## [About this exercise]
Beginning with the first line below, please restate each line exactly, down to and including the line containing "destilação sofisticados. Posteriormente, especializou-se".

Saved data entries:
──────────

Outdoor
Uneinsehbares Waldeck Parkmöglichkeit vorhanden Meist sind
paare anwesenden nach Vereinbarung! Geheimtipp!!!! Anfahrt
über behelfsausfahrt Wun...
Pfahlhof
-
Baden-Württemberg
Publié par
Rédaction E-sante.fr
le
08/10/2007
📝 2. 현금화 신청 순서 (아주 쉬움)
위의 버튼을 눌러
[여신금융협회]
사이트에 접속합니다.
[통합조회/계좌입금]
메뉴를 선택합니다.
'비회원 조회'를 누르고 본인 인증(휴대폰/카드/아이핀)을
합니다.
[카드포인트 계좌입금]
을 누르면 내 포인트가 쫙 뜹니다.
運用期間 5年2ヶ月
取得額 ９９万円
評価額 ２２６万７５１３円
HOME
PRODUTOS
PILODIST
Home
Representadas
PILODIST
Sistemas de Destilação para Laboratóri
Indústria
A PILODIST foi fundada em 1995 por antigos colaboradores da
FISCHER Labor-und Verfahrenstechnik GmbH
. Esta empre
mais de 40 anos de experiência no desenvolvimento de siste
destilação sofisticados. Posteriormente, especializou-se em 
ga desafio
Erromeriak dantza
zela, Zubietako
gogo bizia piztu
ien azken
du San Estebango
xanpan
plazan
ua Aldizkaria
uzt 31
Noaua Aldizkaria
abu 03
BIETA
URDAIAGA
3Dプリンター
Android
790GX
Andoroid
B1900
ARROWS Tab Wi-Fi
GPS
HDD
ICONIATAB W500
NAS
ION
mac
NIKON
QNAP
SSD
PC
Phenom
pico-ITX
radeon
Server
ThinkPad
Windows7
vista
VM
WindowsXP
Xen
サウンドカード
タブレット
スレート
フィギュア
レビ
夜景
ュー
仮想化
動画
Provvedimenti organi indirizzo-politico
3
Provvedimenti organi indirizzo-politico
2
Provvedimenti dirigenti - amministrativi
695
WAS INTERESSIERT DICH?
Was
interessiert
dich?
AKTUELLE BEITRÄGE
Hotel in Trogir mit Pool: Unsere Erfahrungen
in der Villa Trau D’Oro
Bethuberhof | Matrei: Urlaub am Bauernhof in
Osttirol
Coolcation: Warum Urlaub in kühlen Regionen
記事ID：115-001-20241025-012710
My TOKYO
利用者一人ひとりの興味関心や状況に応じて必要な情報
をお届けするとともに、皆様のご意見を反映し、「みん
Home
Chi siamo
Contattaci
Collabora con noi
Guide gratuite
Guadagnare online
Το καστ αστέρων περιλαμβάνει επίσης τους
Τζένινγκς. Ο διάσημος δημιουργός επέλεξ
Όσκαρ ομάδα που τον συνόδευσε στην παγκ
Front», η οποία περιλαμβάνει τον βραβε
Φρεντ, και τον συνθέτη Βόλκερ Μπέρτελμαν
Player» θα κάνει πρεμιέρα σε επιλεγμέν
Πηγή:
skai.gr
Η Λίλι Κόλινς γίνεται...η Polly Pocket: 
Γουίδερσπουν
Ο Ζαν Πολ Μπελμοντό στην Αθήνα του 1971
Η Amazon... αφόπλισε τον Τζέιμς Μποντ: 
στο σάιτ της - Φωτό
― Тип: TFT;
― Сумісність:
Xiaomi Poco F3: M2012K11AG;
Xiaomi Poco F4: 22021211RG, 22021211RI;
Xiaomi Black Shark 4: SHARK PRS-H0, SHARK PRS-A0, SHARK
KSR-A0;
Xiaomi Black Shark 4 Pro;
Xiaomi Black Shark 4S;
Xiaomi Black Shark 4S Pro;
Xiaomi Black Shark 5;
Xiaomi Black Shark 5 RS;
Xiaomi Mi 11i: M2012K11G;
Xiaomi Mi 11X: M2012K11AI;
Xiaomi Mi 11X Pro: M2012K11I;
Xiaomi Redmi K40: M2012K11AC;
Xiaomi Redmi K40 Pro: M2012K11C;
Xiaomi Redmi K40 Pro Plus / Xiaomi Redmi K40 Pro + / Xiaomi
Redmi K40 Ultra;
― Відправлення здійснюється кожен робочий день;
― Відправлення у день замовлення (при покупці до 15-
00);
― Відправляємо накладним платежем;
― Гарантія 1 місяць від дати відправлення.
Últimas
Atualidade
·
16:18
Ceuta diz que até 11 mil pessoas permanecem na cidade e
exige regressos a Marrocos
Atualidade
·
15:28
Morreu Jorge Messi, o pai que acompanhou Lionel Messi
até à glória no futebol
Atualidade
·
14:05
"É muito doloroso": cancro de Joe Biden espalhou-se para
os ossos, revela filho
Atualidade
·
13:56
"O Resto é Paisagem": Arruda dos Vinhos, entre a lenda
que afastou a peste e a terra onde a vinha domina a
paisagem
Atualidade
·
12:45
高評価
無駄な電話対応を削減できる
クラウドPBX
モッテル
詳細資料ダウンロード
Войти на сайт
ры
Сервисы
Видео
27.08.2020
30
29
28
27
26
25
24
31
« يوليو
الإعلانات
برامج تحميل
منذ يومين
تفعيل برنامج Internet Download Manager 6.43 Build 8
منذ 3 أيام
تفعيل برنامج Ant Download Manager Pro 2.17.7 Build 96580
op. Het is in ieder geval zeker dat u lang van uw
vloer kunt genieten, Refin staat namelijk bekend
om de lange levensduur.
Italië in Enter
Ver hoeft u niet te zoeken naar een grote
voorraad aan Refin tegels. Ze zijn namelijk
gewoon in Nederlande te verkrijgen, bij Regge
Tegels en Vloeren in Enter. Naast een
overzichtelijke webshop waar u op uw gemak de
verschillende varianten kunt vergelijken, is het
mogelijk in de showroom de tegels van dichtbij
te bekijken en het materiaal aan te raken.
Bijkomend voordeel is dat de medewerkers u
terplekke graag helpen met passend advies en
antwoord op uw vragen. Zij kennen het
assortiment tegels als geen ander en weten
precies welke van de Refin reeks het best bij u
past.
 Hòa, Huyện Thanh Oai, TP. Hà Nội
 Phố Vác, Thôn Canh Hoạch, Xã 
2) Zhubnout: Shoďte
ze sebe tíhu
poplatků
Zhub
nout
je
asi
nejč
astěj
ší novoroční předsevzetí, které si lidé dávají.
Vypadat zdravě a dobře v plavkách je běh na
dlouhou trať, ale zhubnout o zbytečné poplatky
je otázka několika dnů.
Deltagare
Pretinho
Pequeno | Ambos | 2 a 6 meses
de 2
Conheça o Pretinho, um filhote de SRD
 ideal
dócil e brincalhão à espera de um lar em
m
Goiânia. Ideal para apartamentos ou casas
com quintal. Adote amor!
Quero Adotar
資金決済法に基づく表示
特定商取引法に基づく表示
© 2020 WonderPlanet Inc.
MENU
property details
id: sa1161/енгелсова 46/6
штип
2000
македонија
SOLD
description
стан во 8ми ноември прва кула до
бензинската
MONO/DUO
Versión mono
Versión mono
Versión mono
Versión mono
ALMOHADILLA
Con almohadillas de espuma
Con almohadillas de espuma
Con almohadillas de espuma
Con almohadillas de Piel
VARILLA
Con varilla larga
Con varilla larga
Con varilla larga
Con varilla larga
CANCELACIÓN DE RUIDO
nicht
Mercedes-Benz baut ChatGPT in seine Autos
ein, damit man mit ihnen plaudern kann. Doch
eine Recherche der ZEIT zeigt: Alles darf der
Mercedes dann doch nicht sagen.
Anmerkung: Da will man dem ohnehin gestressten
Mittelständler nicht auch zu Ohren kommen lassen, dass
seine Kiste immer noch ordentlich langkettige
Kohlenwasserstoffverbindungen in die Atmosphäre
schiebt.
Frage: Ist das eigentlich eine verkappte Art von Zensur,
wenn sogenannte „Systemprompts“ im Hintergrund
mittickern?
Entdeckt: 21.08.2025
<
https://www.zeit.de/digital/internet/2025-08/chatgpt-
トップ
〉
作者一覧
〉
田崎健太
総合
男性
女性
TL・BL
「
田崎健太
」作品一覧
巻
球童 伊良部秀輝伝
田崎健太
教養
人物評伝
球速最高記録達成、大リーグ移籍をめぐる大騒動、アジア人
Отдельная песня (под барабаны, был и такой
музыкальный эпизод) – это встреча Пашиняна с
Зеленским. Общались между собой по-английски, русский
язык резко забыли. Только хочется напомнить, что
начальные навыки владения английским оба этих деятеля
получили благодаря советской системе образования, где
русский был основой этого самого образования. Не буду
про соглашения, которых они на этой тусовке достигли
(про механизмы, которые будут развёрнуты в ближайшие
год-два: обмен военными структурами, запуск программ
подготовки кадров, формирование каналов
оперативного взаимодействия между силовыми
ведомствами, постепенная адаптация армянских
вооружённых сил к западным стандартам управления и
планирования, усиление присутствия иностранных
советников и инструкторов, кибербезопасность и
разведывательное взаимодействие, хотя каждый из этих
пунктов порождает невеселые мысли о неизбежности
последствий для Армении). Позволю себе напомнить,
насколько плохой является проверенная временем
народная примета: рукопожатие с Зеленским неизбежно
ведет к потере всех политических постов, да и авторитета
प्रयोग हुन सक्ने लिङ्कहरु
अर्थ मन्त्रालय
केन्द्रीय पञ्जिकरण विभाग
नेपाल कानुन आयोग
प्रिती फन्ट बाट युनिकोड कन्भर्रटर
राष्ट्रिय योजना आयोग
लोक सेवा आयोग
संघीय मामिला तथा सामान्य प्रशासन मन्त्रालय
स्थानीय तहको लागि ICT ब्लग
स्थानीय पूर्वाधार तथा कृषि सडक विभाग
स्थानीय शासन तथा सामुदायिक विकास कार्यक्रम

──────────

## [Exercise solution]
Outdoor
Uneinsehbares Waldeck Parkmöglichkeit vorhanden Meist sind
paare anwesenden nach Vereinbarung! Geheimtipp!!!! Anfahrt
über behelfsausfahrt Wun...
Pfahlhof
-
Baden-Württemberg
Publié par
Rédaction E-sante.fr
le
08/10/2007
📝 2. 현금화 신청 순서 (아주 쉬움)
위의 버튼을 눌러
[여신금융협회]
사이트에 접속합니다.
[통합조회/계좌입금]
메뉴를 선택합니다.
'비회원 조회'를 누르고 본인 인증(휴대폰/카드/아이핀)을
합니다.
[카드포인트 계좌입금]
을 누르면 내 포인트가 쫙 뜹니다.
運用期間 5年2ヶ月
取得額 ９９万円
評価額 ２２６万７５１３円
HOME
PRODUTOS
PILODIST
Home
Representadas
PILODIST
Sistemas de Destilação para Laboratóri
Indústria
A PILODIST foi fundada em 1995 por antigos colaboradores da
FISCHER Labor-und Verfahrenstechnik GmbH
. Esta empre
mais de 40 anos de experiência no desenvolvimento de siste
destilação sofisticados. Posteriormente, especializou-se em 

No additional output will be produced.